§ **Auftrag**: Führe den Text über die Leguane nach seinem letzten Satz weiter.

Leguane (Iguanidae)

Leguane (Iguanidae)

Die Leguane (Iguanidae) bilden eine Familie der Schuppenkriechtiere (Squamata). Sie kommen auf dem amerikanischen Doppelkontinent vom Süden der USA bis nach Paraguay, auf den Karibischen Inseln, den Galápagos-Inseln und den Fidschi-Inseln vor.
Leguane erreichen Längen von 14 Zentimeter bis zu zwei Meter. Der Schwanz ist oft länger als der übrige Körper. Ihre Köpfe sind oft mit Schuppenkämmen oder Kehlwamme versehen, die bei den Männchen ausgeprägter als bei Weibchen und bei der Balz und bei Rivalitätskämpfen wichtig sind. Die Rückenschuppen der Echsen sind meist klein, die Bauchschuppen größer, stehen aber nicht in regelmäßigen Reihen.

§ **Vorliegendes Material**:
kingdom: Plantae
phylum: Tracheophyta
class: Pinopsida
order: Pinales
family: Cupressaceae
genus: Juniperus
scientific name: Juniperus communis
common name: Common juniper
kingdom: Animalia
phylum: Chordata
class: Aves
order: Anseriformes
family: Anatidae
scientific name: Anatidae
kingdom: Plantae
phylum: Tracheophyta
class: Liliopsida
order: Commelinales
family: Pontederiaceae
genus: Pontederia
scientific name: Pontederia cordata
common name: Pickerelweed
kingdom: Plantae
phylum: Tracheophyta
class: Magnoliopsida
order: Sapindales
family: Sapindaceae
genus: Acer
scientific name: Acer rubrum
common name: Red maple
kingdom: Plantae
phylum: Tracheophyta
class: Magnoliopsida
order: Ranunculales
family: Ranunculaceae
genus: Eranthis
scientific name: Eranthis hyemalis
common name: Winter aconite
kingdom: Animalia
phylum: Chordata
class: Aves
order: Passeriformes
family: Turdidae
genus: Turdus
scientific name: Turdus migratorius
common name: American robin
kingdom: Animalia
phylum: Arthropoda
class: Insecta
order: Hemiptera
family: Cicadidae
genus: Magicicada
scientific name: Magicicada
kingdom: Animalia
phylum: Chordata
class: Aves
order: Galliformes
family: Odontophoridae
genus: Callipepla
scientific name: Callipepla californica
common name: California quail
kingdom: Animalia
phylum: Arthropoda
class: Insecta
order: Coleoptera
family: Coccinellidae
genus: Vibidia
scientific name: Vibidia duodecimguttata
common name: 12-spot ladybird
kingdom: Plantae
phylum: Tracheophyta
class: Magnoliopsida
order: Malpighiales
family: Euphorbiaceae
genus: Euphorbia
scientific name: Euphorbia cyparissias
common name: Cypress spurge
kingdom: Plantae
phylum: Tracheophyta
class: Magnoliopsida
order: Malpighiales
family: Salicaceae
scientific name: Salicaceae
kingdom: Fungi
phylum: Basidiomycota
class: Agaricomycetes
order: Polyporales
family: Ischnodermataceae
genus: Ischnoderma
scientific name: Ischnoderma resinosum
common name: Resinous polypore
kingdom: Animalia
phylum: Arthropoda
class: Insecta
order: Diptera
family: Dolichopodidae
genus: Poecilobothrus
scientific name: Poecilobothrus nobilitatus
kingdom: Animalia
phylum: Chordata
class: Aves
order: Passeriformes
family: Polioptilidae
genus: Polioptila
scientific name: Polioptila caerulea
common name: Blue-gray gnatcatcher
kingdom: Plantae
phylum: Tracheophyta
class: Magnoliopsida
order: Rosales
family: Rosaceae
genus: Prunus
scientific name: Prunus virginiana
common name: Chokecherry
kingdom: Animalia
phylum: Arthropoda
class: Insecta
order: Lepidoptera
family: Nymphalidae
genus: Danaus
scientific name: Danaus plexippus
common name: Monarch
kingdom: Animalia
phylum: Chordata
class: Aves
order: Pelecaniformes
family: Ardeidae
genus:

§ **Antwort**:
Sie leben terrestrisch, auf dem Erdboden (Dipsosaurus, Cyclura), auf Bäumen (Iguana, Brachylophus) oder auf Felsen (Sauromalus, Ctenosaura, Conolophus, Amblyrhynchus) [2]. Die Männchen der meisten Leguanarten sind territorial. Sie verteidigen ihr Revier gegenüber anderen männlichen Artgenossen, dulden aber Weibchen. Alle Leguane sind eierlegend (ovipar). Bei der Paarung beißt das Männchen das Weibchen für gewöhnlich in den Nacken. Die Gelege sind oft recht groß, oft legen mehrere Weibchen ihre Eier nah beieinander ab. Eine Brutpflege findet nicht statt. [3] [1]

Jungtiere ernähren sich vor allem von Insekten und anderen wirbellosen Tieren, bei ausgewachsenen Tieren, vor allem bei den großwüchsigen Arten, wird die pflanzliche Ernährung immer wichtiger. Die Meerechsen der Galápagos-Inseln ernähren sich von Algen und Tang.